►

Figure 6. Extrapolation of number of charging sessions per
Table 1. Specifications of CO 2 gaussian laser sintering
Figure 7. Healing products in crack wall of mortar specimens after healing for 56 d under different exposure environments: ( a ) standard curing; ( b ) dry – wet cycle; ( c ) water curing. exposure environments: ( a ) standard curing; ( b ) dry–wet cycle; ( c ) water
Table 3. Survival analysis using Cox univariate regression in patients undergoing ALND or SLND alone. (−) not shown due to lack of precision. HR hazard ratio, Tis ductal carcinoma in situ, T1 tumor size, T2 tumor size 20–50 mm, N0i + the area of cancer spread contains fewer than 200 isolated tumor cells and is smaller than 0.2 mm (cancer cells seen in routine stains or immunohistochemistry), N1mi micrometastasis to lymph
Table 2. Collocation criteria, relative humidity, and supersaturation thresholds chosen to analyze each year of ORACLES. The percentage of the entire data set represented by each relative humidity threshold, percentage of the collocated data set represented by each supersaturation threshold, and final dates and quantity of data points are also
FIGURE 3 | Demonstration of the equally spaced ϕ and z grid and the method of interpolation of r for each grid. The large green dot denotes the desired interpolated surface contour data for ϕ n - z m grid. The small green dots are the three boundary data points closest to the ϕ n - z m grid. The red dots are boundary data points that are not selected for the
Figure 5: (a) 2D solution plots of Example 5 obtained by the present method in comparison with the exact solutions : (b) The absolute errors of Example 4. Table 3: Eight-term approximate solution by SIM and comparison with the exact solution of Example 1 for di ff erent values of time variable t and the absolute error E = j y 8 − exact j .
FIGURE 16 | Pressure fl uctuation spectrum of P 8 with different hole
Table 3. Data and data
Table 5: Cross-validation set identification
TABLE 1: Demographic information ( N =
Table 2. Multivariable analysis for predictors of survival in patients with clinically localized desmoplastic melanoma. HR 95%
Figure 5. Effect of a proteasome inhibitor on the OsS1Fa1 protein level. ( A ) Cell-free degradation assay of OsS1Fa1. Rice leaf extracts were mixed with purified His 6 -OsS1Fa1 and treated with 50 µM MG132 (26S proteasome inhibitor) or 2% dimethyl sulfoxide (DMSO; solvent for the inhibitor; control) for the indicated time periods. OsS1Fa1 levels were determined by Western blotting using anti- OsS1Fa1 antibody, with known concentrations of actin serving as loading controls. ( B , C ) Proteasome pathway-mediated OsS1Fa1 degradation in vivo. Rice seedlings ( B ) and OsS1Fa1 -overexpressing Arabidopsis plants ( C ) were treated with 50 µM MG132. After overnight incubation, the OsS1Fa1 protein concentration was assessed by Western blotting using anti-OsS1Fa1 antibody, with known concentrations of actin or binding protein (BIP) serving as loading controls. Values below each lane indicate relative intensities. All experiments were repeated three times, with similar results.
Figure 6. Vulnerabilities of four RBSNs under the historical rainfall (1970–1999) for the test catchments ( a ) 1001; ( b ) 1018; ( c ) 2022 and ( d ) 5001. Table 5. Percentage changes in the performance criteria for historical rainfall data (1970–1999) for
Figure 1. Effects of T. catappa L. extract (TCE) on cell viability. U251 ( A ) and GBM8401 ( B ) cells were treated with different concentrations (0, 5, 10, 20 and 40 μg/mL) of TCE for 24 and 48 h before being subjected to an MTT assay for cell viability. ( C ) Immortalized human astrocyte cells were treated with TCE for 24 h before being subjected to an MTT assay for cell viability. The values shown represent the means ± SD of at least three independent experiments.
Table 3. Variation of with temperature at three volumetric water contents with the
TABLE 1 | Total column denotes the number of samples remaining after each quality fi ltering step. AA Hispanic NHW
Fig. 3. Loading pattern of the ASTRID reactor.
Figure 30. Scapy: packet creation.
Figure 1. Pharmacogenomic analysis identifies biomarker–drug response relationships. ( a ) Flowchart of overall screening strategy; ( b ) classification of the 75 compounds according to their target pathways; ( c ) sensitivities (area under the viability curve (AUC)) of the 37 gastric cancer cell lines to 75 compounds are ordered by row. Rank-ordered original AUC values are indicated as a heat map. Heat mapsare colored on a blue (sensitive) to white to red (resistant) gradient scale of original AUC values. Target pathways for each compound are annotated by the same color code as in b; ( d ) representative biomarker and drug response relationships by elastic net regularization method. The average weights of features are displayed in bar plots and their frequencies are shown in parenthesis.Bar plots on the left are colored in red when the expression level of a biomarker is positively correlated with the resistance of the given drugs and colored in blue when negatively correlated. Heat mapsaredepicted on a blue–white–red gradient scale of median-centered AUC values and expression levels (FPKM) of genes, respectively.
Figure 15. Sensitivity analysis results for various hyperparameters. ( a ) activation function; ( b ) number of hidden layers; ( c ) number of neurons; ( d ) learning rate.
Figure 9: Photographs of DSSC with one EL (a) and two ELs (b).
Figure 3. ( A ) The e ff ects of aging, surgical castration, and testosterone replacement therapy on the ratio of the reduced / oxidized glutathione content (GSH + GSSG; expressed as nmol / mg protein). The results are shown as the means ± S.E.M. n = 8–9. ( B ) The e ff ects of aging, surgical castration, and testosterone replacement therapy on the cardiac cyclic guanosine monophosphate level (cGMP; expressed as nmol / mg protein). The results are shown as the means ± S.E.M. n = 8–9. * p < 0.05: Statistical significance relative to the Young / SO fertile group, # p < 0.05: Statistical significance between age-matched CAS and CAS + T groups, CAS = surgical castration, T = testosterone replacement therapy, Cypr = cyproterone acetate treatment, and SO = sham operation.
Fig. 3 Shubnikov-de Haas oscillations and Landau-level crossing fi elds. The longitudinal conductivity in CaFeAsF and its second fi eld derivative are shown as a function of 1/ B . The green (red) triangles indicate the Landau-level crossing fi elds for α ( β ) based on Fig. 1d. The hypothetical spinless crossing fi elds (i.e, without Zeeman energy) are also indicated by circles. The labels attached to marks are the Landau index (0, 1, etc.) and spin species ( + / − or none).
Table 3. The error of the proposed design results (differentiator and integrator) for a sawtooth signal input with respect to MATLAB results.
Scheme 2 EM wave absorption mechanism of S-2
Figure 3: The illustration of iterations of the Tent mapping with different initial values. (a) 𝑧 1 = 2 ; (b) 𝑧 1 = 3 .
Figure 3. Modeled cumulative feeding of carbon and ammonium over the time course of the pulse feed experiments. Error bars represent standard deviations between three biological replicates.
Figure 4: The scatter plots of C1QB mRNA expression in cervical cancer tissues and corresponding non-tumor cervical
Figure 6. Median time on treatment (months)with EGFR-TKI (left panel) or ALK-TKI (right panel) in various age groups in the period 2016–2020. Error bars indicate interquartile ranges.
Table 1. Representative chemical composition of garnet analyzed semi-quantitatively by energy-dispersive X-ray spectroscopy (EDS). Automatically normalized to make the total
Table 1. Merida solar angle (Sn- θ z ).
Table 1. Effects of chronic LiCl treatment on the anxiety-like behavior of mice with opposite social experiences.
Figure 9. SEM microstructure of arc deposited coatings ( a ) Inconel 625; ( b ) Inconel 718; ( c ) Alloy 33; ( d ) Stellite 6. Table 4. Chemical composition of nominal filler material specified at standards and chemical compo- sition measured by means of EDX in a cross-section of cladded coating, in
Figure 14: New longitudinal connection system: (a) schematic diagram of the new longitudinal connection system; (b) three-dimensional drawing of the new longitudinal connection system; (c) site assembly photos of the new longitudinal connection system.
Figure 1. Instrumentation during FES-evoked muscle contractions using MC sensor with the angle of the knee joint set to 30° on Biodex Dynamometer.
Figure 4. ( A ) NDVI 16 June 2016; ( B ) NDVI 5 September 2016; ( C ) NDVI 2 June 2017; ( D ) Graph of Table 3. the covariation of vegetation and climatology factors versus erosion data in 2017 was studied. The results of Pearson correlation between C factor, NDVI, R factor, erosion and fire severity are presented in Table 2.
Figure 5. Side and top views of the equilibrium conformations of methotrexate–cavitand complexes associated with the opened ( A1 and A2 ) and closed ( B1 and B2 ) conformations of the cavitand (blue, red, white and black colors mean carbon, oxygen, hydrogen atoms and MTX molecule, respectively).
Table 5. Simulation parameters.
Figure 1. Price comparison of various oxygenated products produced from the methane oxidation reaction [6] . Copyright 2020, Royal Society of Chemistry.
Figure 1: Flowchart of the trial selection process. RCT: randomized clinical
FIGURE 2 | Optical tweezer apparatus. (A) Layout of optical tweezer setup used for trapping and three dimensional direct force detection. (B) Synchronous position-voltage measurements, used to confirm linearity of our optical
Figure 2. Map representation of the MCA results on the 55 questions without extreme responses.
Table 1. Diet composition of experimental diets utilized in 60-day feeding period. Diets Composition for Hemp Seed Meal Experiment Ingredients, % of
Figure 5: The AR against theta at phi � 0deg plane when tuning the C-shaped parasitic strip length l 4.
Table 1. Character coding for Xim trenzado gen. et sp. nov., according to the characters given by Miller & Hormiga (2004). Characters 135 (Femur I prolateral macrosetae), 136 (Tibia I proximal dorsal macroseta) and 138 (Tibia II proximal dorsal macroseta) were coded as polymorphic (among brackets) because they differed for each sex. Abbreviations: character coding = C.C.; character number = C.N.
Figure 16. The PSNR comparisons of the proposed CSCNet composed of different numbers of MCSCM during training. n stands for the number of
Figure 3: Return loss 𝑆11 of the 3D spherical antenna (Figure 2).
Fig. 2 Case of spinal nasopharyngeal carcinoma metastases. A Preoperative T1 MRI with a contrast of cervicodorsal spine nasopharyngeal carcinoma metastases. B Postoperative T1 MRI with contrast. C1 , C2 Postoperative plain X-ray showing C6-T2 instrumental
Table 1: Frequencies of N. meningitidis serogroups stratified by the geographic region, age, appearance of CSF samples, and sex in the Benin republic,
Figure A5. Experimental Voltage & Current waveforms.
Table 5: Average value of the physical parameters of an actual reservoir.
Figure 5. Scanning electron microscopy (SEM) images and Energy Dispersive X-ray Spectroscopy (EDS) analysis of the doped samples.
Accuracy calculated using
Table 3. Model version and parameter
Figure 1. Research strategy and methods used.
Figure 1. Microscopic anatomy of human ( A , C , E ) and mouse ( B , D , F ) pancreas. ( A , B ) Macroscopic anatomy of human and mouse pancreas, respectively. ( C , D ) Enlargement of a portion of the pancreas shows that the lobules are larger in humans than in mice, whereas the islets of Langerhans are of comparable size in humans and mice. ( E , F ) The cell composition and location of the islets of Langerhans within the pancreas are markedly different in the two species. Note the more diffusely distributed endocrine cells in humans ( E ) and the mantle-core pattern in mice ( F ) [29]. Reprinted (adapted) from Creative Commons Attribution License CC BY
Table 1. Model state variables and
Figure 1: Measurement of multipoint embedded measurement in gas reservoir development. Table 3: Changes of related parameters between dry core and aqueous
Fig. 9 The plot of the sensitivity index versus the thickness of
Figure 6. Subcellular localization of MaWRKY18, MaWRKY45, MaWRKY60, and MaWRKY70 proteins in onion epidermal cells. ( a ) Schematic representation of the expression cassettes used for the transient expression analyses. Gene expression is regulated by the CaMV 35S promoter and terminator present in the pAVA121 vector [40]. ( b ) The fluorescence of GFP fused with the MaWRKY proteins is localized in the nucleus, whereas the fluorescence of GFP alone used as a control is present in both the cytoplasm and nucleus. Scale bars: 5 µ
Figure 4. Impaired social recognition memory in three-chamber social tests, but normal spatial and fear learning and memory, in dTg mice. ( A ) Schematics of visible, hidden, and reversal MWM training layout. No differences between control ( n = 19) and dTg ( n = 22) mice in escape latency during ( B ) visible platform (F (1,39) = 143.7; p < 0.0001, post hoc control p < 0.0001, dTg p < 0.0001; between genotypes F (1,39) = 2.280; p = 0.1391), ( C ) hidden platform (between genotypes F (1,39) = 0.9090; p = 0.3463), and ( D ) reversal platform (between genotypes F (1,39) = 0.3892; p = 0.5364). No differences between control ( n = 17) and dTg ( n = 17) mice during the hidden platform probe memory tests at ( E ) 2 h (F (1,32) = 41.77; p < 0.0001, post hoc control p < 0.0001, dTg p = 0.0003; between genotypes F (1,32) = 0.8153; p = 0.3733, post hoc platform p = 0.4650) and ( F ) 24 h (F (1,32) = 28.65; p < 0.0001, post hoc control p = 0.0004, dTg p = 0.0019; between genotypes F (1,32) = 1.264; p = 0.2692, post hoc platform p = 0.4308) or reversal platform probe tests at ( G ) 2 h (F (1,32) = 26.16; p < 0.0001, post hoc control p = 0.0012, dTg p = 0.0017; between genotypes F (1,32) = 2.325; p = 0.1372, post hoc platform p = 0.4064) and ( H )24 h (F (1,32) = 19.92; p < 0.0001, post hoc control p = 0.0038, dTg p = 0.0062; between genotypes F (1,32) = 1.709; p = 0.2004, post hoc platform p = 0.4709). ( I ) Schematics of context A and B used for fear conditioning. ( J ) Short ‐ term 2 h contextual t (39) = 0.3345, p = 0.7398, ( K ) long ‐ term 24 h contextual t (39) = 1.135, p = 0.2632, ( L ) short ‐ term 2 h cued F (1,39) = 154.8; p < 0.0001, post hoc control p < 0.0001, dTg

◄

Your goal
Above are the records; copy each line from them that includes the string "water".

Worked solution
Figure 7. Healing products in crack wall of mortar specimens after healing for 56 d under different exposure environments: ( a ) standard curing; ( b ) dry – wet cycle; ( c ) water curing. exposure environments: ( a ) standard curing; ( b ) dry–wet cycle; ( c ) water
Table 3. Variation of with temperature at three volumetric water contents with the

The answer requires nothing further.